WHAT YOU NEED TO DO:
1. From the steel industry text, return the part that opens with the words containing "Katie McCall Larson, vice" and closes with "at Nucor said.".
2. Answer these questions from the steel industry text:
(a) What is Katie McCall Larson's title at SSAB Americas?
(b) Within how many years is the steel industry on track to reach 80% electric-arc furnace production, according to the Nucor executive?
(c) On what date did MSCI executives hold the press conference?

*** EXTRACTED TEXT ***

The move to lower carbon emissions was not due to government regulation but because it made “business sense”, the panelists said.

Katie McCall Larson, vice president of government affairs and sustainability at SSAB Americas told conference attendees:

[The drive to decarbonization is] not because of mandates or any regulation or a drive towards a certain deadline, but because it’s made business sense for us and for our customers, as a way to continue to find efficiencies.

“This massive growth in sustainable steel in the United States did not happen as a result of any government regulation, but by simply letting the market work,” Dan Needham, executive vice president of commercial at Nucor said.

The panelists also noted that increasing demand for decarbonization was contributing to the steel industry’s push to reduce carbon emissions.

“People are demanding [it] and society is demanding it, and the industry recognized that opportunity to meet the [demands]. I think that’s the big change,” Larson added.

Needham echoed the sentiment: “Customers want to know the actions we’re taking to become more efficient in our production process to lower scope one emissions.”

The Nucor executive said the steel industry is on track to be 80% electric-arc furnace (EAF) production within the next three years.

“We know that the circular process of making steel and electric-arc furnace with low-embodied carbon inputs is more environmentally friendly than extractive steelmaking using iron ore. But the market didn’t recognize that and demand that until now,” Needham said.

“Energy will be the foundation of a cleaner world that will power the cars we use, the homes we live in. The greenhouse gas content of the energy we consume is absolutely critical to a more sustainable future. The industrial base load energy of the future can’t be supplied by solar and wind alone. The only existing technology today to fulfill this clean industrial base load gap is nuclear,” the Nucor executive added.

ESG metrics alignment among service centers “not there yet”: MSCI

Achieving coalescence on ESG metrics among service centers has yet to be achieved, top executives from the MSCI said in a press conference on June 21 zooming in on data aggregation in the industry.

“Clearly, service centers are different than mills. It’s important that we come up with a common metric. We’re not there yet. But we’re working to get alignment within the service center sector, on metrics where we can aggregate industry data, so that individual companies can look at their individual performance,” MSCI president and chief executive officer Bob Weidner said, adding that focusing on ESG was the “right thing to do as a trade association”.

*** End of EXTRACTED TEXT ***
*** EXTRACTED ENTRIES ***

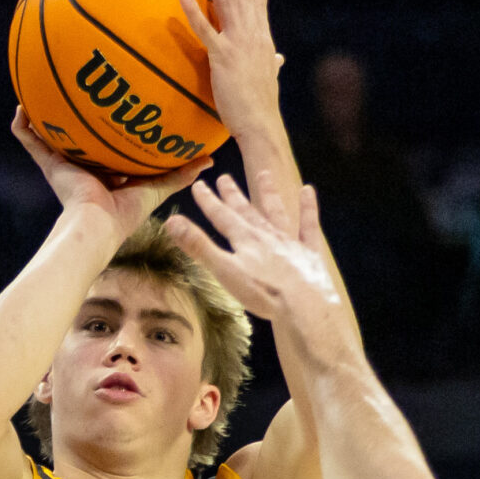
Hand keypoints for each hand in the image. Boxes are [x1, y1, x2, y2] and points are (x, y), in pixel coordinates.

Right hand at [11, 108, 204, 241]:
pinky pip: (30, 141)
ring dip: (45, 115)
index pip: (108, 146)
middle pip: (79, 136)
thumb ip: (181, 173)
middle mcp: (83, 165)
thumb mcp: (157, 188)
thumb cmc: (126, 214)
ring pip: (51, 135)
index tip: (116, 105)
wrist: (96, 225)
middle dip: (78, 117)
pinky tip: (21, 106)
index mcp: (106, 171)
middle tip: (80, 86)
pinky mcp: (49, 164)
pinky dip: (23, 126)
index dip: (111, 128)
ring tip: (42, 89)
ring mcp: (64, 164)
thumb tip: (209, 160)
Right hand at [166, 176, 352, 359]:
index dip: (209, 201)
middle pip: (246, 212)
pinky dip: (308, 208)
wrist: (303, 304)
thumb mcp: (224, 270)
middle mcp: (266, 235)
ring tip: (264, 174)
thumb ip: (199, 246)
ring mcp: (289, 242)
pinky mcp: (308, 254)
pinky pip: (308, 226)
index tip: (199, 185)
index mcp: (244, 240)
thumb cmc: (262, 291)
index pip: (222, 217)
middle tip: (224, 177)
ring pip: (276, 212)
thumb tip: (171, 222)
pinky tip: (308, 191)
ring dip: (268, 193)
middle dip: (233, 196)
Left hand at [177, 0, 282, 145]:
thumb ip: (272, 65)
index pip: (262, 7)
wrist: (260, 123)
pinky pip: (204, 29)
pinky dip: (192, 10)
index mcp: (264, 42)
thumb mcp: (270, 80)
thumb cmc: (262, 107)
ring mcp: (238, 44)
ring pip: (227, 3)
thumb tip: (280, 60)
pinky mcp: (221, 56)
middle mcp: (253, 37)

*** End of EXTRACTED ENTRIES ***

SOLUTIONS IN ORDER:
1.
Katie McCall Larson, vice president of government affairs and sustainability at SSAB Americas told conference attendees:

[The drive to decarbonization is] not because of mandates or any regulation or a drive towards a certain deadline, but because it’s made business sense for us and for our customers, as a way to continue to find efficiencies.

“This massive growth in sustainable steel in the United States did not happen as a result of any government regulation, but by simply letting the market work,” Dan Needham, executive vice president of commercial at Nucor said.

2.
(a) Vice president of government affairs and sustainability
(b) Three years
(c) June 21